The grave of the Vadkerti family. We didn’t visit it often, only on the Day of the Dead. Gyula passed away a long time ago. It was a huge tragedy, his stepfather’s death. His skull was crushed. They lived close, on Attila street, at a ground-floor flat where the window next to the gate was as high as a human being. Uncle Gyula became a book collector, so his walls were covered with books. He was already ill that time. It was relatively late after the siege but the city was still on lockdown. A gypsy book agent used to visit him, and he wanted a series of books, but Uncle didn’t want to sell them. The agent left. After two months he reappeared because he wanted those books. Uncle Gyula told him once and for all that they were not for sale. The guy took out half a brick that he held under his armpit and with 17 hits crushed Uncle Gyula’s head. When my mother-in-law arrived home, there was a pool of blood. She was a cashier at Rácz Bath. Uncle Gyula, who she married for show, was the director of Szécheny Bath. Which was good money. The gypsy book agent was caught and hanged. Soon after that they moved to Feszty Árpád street. They had to leave that flat. There were so much blood, that they had to trim the wooden floor. It wasn’t liveable anymore.
This is my aunt Margit, my mother’s sister. I can’t show any pictures of my grandparents. They came from Transylvania but they died before I was born. It happened sometime after 1914. My grandmother had eight children and two servants, who they had to provide for. Margit lived with us. There weren’t many siblings left after the First World War. They served in various armies, on foot and at sea. In 1930 five of them were alive, but not the parents. Margit got married than divorced. Her marriage was a failure and she moved in with us. This happened around 1935. I had two aunts; both of them lived with us. Margit lived from her alimony. My other aunt, Ilona, worked in statistics. She didn’t live with us from the start, but during the war her house was bombed, and got destroyed. She didn’t have anywhere else to go.

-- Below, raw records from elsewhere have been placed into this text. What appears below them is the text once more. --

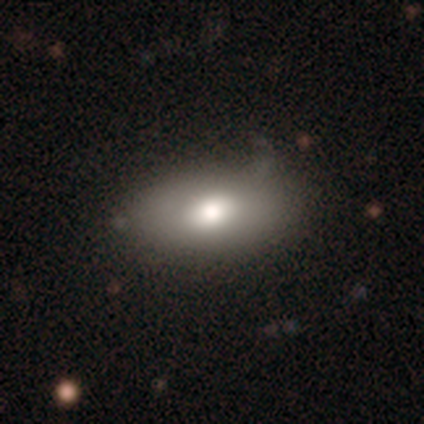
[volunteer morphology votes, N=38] Smooth or featured: smooth — 68% (featured or disk — 29%)
How rounded: in between — 92% (round — 4%)
Merging: none — 68% (minor disturbance — 22%)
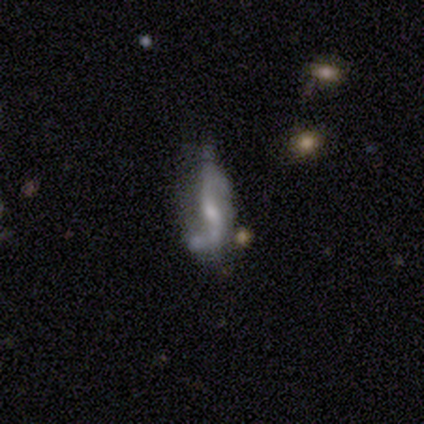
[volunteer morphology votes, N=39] Smooth or featured: featured or disk — 74% (smooth — 13%)
Edge-on disk: no — 90% (yes — 10%)
Bar: weak — 58% (no — 27%)
Spiral arms: yes — 85% (no — 15%)
Spiral winding: loose — 68% (medium — 18%)
Spiral arm count: 2 — 82% (1 — 14%)
Bulge size: small — 42% (moderate — 35%)
Merging: none — 41% (minor disturbance — 32%)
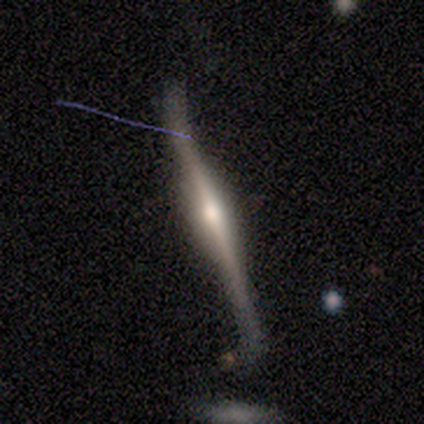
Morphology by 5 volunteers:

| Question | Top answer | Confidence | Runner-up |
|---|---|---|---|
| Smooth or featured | featured or disk | 60% | smooth (40%) |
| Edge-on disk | no | 67% | yes (33%) |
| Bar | strong | 50% | tied: no (50%) |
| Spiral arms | yes | 50% | tied: no (50%) |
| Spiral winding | loose | 100% | — |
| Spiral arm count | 2 | 100% | — |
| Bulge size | dominant | 50% | tied: large (50%) |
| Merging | none | 60% | minor disturbance (20%) |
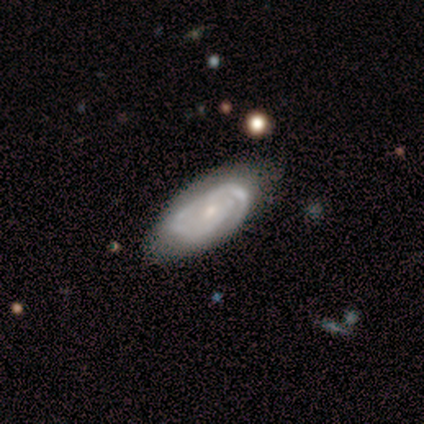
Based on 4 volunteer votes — smooth_or_featured: featured or disk (p=0.75) [alt: smooth p=0.25]
disk_edge_on: no (p=1.00)
bar: no (p=1.00)
has_spiral_arms: yes (p=1.00)
spiral_winding: tight (p=1.00)
spiral_arm_count: 2 (p=0.67) [alt: can't tell p=0.33]
bulge_size: moderate (p=0.67) [alt: small p=0.33]
merging: none (p=0.50) [tied with: minor disturbance p=0.50]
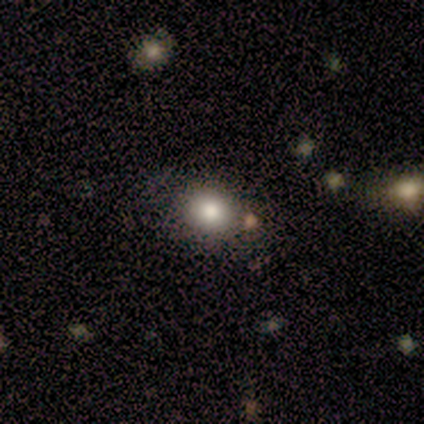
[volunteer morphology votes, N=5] A smooth galaxy with no disk features (100%) that is in between round and cigar-shaped (80%).

Vote fractions:
- Smooth or featured? smooth: 100% / featured or disk: 0% / star or artifact: 0%
- How rounded? in between: 80% / round: 20% / cigar-shaped: 0%
- Merging? none: 100% / minor disturbance: 0% / major disturbance: 0% / merger: 0%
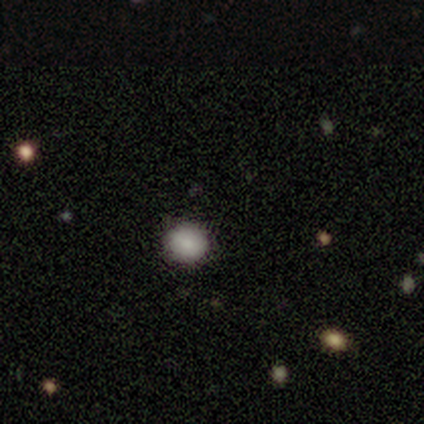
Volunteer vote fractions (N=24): smooth_or_featured: smooth (p=0.67) [alt: star or artifact p=0.25]
how_rounded: round (p=0.88) [alt: in between p=0.12]
merging: none (p=1.00)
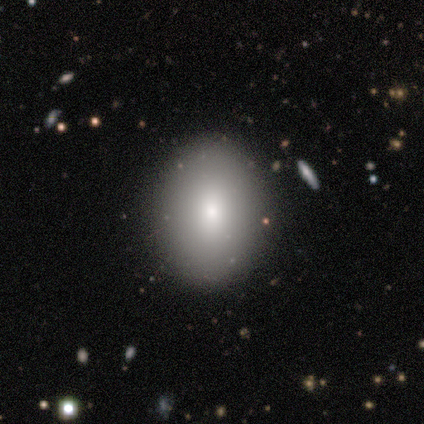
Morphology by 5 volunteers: Smooth or featured: smooth — 100%
How rounded: round — 80% (in between — 20%)
Merging: none — 80% (major disturbance — 20%)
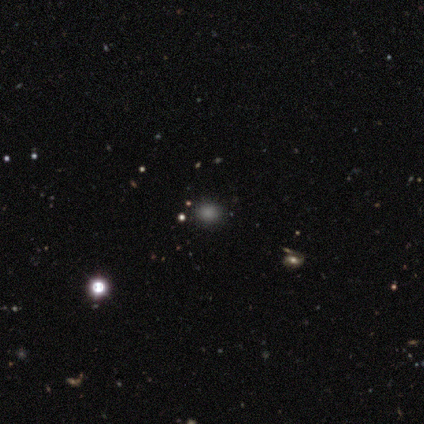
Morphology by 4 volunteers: Smooth or featured: smooth — 100%
How rounded: round — 75% (in between — 25%)
Merging: none — 100%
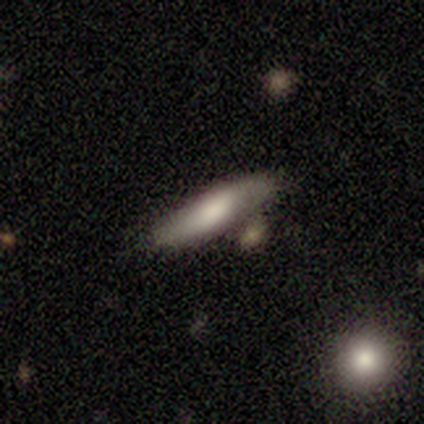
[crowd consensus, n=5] smooth-or-featured: smooth: 60% | featured or disk: 20% | star or artifact: 20%
  how-rounded: cigar-shaped: 67% | in between: 33% | round: 0%
  merging: none: 75% | minor disturbance: 25% | major disturbance: 0% | merger: 0%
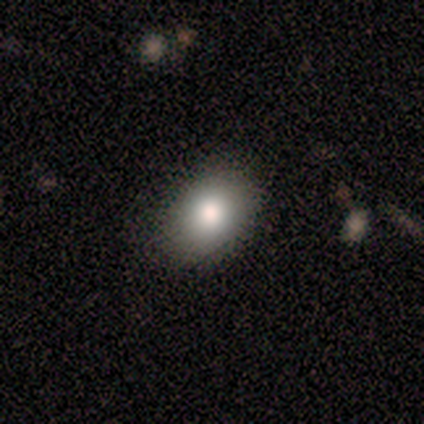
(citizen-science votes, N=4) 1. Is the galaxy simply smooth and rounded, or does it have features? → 75% smooth, 25% star or artifact, 0% featured or disk.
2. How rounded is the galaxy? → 100% in between, 0% round, 0% cigar-shaped.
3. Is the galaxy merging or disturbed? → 100% none, 0% minor disturbance, 0% major disturbance, 0% merger.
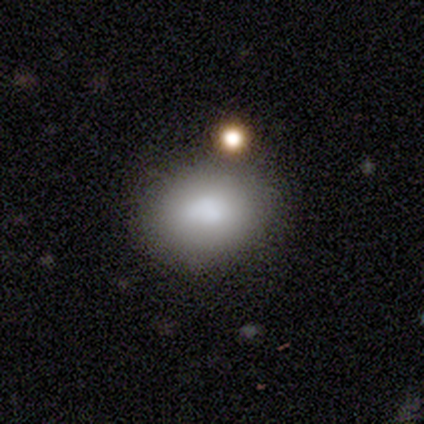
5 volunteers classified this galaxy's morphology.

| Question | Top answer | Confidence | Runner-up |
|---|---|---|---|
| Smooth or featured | smooth | 100% | — |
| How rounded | in between | 80% | round (20%) |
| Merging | none | 60% | minor disturbance (40%) |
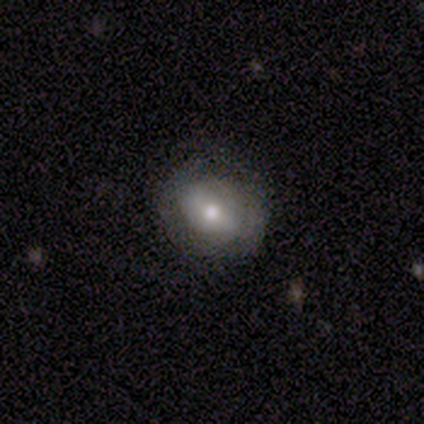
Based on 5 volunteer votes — smooth-or-featured: smooth: 40% (tied) | featured or disk: 40% (tied) | star or artifact: 20%
  how-rounded: round: 50% (tied) | in between: 50% (tied) | cigar-shaped: 0%
  merging: none: 75% | merger: 25% | minor disturbance: 0% | major disturbance: 0%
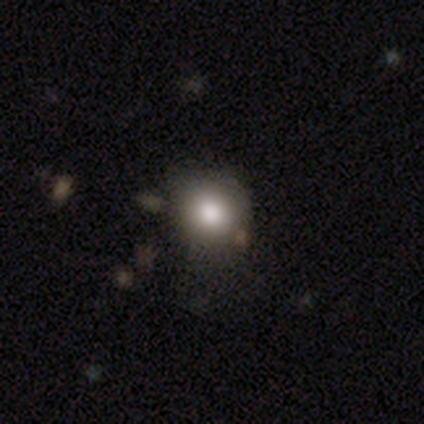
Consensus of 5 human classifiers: smooth-or-featured: smooth: 100% | featured or disk: 0% | star or artifact: 0%
  how-rounded: round: 100% | in between: 0% | cigar-shaped: 0%
  merging: none: 80% | major disturbance: 20% | minor disturbance: 0% | merger: 0%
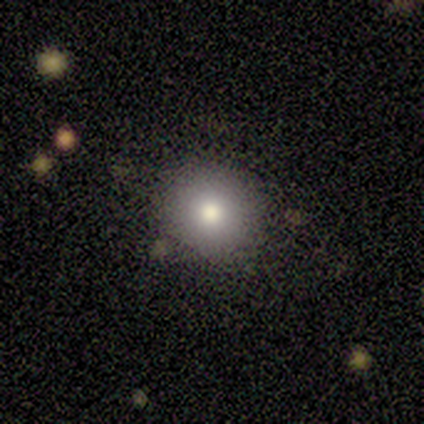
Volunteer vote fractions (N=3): Overall: smooth (67%; featured or disk 33%). How rounded: round (100%). Merging: none (100%).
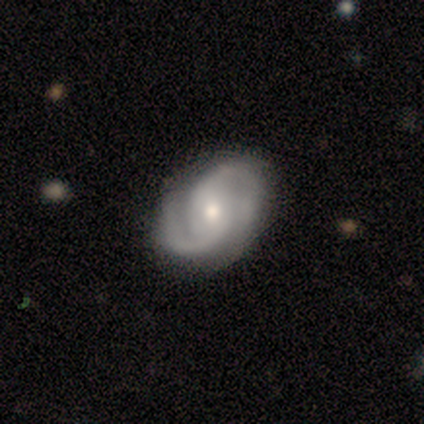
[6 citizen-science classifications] Q: Smooth or featured?
A: featured or disk (100%)
Q: Edge-on disk?
A: no (100%)
Q: Bar?
A: no (67%); runner-up: strong (17%)
Q: Spiral arms?
A: yes (83%); runner-up: no (17%)
Q: Spiral winding?
A: medium (80%); runner-up: tight (20%)
Q: Spiral arm count?
A: 2 (80%); runner-up: 3 (20%)
Q: Bulge size?
A: moderate (67%); runner-up: small (33%)
Q: Merging?
A: none (67%); runner-up: minor disturbance (17%)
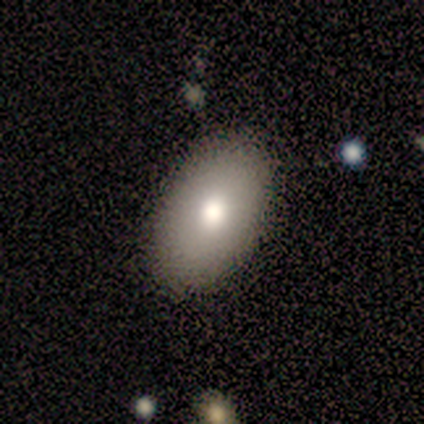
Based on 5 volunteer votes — smooth_or_featured: smooth (p=0.80) [alt: featured or disk p=0.20]
how_rounded: in between (p=0.75) [alt: round p=0.25]
merging: none (p=1.00)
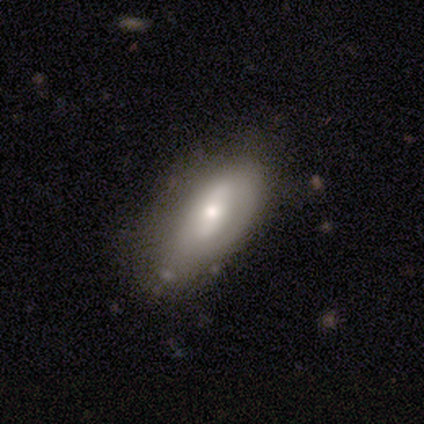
Smooth or featured?
  - smooth: 80% *
  - featured or disk: 20%
  - star or artifact: 0%
How rounded?
  - in between: 75% *
  - cigar-shaped: 25%
  - round: 0%
Merging?
  - none: 100% *
  - minor disturbance: 0%
  - major disturbance: 0%
  - merger: 0%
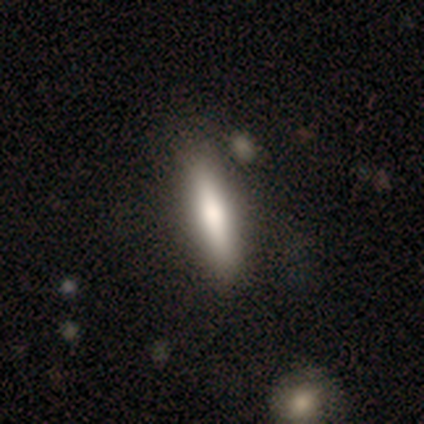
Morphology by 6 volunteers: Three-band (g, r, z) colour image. It shows a smooth galaxy with no disk features (83%) that is cigar-shaped (60%). Merging: minor disturbance (50%).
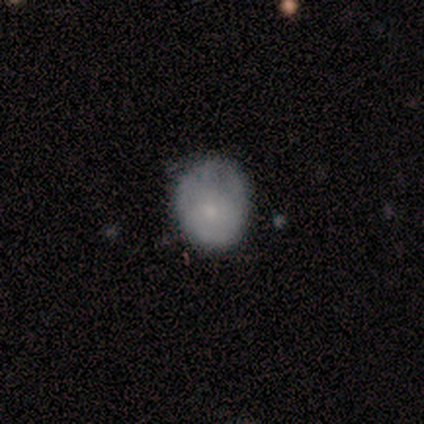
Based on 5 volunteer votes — Volunteers were most divided on "bulge size" (3-way tie): dominant: 33%, moderate: 33%, small: 33%, large: 0%, none: 0%. Remaining: edge-on disk — no (100%); bar — no (100%); spiral arms — no (67%); smooth or featured — featured or disk (60%); merging — minor disturbance (40%).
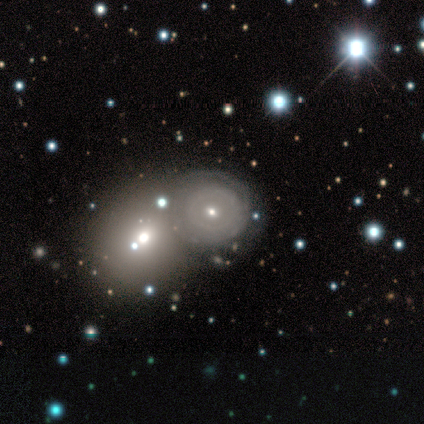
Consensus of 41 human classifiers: A featured or disk galaxy (68%) with no bar (77%), no spiral arms (54%) and a moderate central bulge (50%, tied with small). Merging: merger (53%).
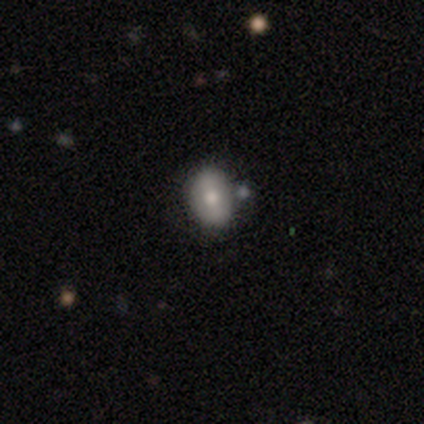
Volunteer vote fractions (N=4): This is clearly a smooth galaxy (100%). How rounded: possibly round (50%, tied with in between). Merging: likely none (75%).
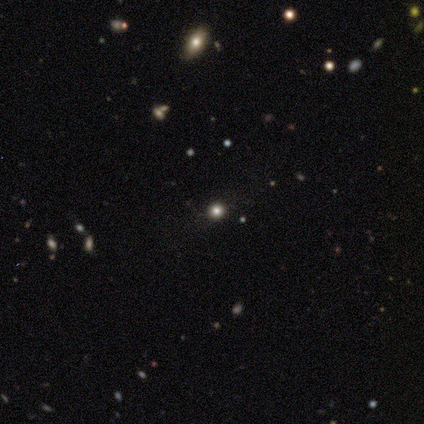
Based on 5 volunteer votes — smooth-or-featured: star or artifact: 60% | smooth: 20% | featured or disk: 20%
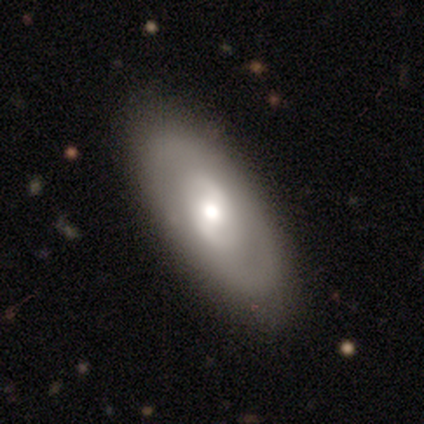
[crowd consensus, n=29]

After a while my father practiced together with a dentist friend at Bartók Béla street. Every evening my father took some material to the dentist clinic to practice, even when he didn’t have any customers, just to be around the place. The dentist knew this woman, who was in trouble with her second marriage. Her attorney husband used her. She was useful for him to look after his children until they graduated from high school—then she became useless to him. Through this dentist my father got to know her and her story. Her life became miserable when a new woman came into the picture, even if she was already a second wife; the other one became the third. That one was young with a lot of energy to destroy their marriage. This went so far that my father offered her that, if she wanted to, she could move into his place; he would be delighted to live with her. She moved to my father’s place and they lived like a married couple, in peace. We got along well. She was a kind peaceful creature. Erzsike was shy and could accept anything. My father cried so hard when she died from breaking her pelvis. He cried because he felt how terrible is to be alone.